* _WHAT IS BEING ASKED_: From the records below, transcribe only the lines running from the one with "Source code" through the one with "These functions work". Keep both of those end lines.
--- RECORDS FOR THIS TASK Enclosed Below ---
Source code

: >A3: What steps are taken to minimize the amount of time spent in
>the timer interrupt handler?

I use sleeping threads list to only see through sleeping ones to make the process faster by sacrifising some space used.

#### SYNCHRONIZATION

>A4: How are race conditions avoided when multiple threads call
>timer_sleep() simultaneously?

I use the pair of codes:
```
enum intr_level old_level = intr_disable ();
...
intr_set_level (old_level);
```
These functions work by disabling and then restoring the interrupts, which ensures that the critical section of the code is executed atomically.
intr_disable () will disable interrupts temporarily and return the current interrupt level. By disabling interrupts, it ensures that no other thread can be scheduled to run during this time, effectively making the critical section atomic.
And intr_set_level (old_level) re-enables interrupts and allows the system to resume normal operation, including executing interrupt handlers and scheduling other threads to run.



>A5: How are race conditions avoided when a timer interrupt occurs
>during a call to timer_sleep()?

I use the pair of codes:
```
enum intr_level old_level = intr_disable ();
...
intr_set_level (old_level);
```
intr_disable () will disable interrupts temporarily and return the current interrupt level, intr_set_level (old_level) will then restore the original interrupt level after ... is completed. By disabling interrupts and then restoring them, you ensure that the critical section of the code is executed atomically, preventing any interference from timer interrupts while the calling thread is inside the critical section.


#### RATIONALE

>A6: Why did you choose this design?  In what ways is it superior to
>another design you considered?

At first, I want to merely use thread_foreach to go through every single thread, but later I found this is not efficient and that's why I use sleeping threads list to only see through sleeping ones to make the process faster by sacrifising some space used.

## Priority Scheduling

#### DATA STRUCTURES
--- End of Enclosed RECORDS FOR THIS TASK ---
--- RECORDS FOR THIS TASK Enclosed Below ---
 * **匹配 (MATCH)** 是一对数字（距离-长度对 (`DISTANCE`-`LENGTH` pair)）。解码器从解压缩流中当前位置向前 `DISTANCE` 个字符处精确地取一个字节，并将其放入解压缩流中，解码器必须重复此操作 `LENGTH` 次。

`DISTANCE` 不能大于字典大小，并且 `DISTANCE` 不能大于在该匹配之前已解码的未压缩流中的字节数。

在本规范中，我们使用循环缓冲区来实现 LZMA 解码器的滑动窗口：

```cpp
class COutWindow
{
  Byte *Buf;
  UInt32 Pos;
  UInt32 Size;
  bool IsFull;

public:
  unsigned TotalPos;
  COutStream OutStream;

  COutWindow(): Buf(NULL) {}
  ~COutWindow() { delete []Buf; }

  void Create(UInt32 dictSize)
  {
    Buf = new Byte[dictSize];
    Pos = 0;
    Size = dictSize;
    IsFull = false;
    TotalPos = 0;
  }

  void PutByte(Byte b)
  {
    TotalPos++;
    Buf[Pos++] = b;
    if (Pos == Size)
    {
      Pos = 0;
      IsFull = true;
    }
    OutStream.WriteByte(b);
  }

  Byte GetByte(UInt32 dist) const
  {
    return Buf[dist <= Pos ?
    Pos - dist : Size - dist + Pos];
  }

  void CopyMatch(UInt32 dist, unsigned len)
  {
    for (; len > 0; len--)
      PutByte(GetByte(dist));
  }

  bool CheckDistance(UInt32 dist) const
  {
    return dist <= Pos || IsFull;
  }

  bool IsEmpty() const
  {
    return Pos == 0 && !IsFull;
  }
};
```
--- End of Enclosed RECORDS FOR THIS TASK ---
* _SOLVED EXERCISE_:
Source code

: >A3: What steps are taken to minimize the amount of time spent in
>the timer interrupt handler?

I use sleeping threads list to only see through sleeping ones to make the process faster by sacrifising some space used.

#### SYNCHRONIZATION

>A4: How are race conditions avoided when multiple threads call
>timer_sleep() simultaneously?

I use the pair of codes:
```
enum intr_level old_level = intr_disable ();
...
intr_set_level (old_level);
```
These functions work by disabling and then restoring the interrupts, which ensures that the critical section of the code is executed atomically.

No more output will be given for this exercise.